Poder e Governo
STF inicia julgamento do grupo 'kids pretos' e reforça tese de atos concretos em tentativa de golpe
PGR aponta que o grupo foi responsável pelas ações mais severas e violentas da organização criminosa acusada de tentar um golpe de Estado
A Primeira Turma do Supremo Tribunal Federal (STF) começa a julgar nesta terça-feira os dez integrantes do chamado “núcleo três” da trama golpista, composto por membros das forças de segurança: nove militares, entre eles os chamados kids pretos, e um policial federal.
De acordo com a Procuradoria-Geral da República (PGR), esse grupo foi responsável pelas “ações mais severas e violentas” da organização criminosa que teria tentado um golpe de Estado.
Uma eventual condenação tende a reforçar o entendimento de que não se tratou apenas de “atos preparatórios”, como sustentam algumas defesas dos réus, mas de ações executórias efetivas.
Entre os 13 “atos executórios” destacados pelo relator Alexandre de Moraes no julgamento que condenou o ex-presidente Jair Bolsonaro (PL) e outros sete réus, dois estão diretamente ligados a esse grupo.
O primeiro deles é o plano de sequestrar o ministro Alexandre de Moraes, ação que teria sido iniciada, mas cancelada, durante a chamada “Copa 2022”.
O segundo envolve a tentativa de pressionar o comando das Forças Armadas a aderir ao plano de ruptura institucional, incluindo a divulgação da “Carta ao Comandante do Exército Brasileiro”, assinada por oficiais da ativa.
As defesas dos acusados argumentam que não há provas concretas da participação dos réus e que suas condutas não passaram do campo da cogitação. Mensagens de teor golpista foram classificadas como “desabafos” e “bravatas”.

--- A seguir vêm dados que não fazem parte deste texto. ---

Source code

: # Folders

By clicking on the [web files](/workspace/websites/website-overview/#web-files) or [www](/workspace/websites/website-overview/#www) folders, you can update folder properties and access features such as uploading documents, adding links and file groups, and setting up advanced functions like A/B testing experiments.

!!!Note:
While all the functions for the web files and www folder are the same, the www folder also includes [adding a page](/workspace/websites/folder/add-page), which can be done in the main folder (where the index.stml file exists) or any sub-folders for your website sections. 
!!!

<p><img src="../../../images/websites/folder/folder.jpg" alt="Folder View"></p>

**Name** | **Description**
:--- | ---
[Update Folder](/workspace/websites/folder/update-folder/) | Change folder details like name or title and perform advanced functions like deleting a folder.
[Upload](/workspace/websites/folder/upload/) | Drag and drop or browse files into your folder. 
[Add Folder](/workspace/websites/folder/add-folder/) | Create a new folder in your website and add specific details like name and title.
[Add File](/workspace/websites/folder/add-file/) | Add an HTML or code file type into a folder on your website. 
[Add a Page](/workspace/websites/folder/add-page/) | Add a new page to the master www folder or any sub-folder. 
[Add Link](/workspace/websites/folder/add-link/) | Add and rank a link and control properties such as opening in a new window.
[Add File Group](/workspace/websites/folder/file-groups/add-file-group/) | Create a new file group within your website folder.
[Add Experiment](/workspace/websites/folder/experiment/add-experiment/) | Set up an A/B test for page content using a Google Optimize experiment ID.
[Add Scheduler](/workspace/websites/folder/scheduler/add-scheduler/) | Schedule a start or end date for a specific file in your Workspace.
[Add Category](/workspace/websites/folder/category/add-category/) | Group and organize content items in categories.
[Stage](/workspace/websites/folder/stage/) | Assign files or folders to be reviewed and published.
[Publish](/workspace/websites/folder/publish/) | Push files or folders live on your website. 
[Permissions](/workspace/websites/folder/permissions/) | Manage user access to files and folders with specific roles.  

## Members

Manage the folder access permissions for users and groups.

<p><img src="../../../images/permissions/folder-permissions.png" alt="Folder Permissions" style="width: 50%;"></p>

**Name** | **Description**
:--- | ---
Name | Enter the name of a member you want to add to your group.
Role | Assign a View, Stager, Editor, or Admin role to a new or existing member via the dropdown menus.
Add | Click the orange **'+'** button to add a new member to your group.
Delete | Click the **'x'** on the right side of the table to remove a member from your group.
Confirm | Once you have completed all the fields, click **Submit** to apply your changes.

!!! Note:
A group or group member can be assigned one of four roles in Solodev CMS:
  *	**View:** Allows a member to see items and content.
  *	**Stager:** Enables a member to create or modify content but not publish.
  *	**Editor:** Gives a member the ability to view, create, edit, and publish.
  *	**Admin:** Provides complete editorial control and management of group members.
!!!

O advogado Taiguara Libano, professor de Direito Penal da UFF e Ibmec-RJ, avalia que houve atos executórios interrompidos por fatores alheios à vontade dos envolvidos, o que permite enquadrar as condutas como tentativa de golpe de Estado e de abolição violenta do Estado Democrático de Direito.
“As provas são condizentes com o cenário em que esses agentes empreenderam atos executórios e não conseguiram concretizar a trama golpista por uma razão estranha à vontade deles. Mas esses tipos penais punem a modalidade tentada como se consumada fosse”, explica Libano.
O réu de maior patente é o general da reserva Estevam Theophilo, que era comandante do Comando de Operações Terrestres (Coter) e é acusado de ter aceitado coordenar as forças terrestres para o golpe. O único não militar é o policial federal Wladimir Soares, suspeito de vazar informações sigilosas sobre a segurança do então presidente eleito Lula.
Quatro réus são acusados de atuar para “neutralizar autoridades centrais do regime democrático”: os tenentes-coronéis Hélio Ferreira Lima, Rafael Martins de Oliveira, Rodrigo Bezerra de Azevedo e Wladimir Soares.
Com base em dados de antenas de celulares e mensagens trocadas no grupo “Copa 2022”, a PGR afirma que Lima, Oliveira e Azevedo participaram do monitoramento de Moraes. Em 15 de dezembro, a operação foi desmobilizada logo após a suspensão de uma sessão do STF.
Todos negam envolvimento. A defesa de Azevedo, identificado pela PGR com o codinome Brasil, alega que ele sequer estava em Brasília no dia 15, mas em Goiânia, comemorando aniversário. Segundo a defesa, Azevedo utilizou posteriormente um dos aparelhos que integravam o grupo de mensagens, alegando que encontrou o dispositivo em uma unidade do Exército.
A Primeira Turma do STF já condenou 15 pessoas pela trama golpista: oito do chamado “núcleo crucial”, que inclui Bolsonaro, e sete do grupo acusado de disseminar desinformação.
Para dezembro, está marcado o julgamento dos seis integrantes do “núcleo dois”, apontados como responsáveis por “gerenciar” as ações da organização criminosa.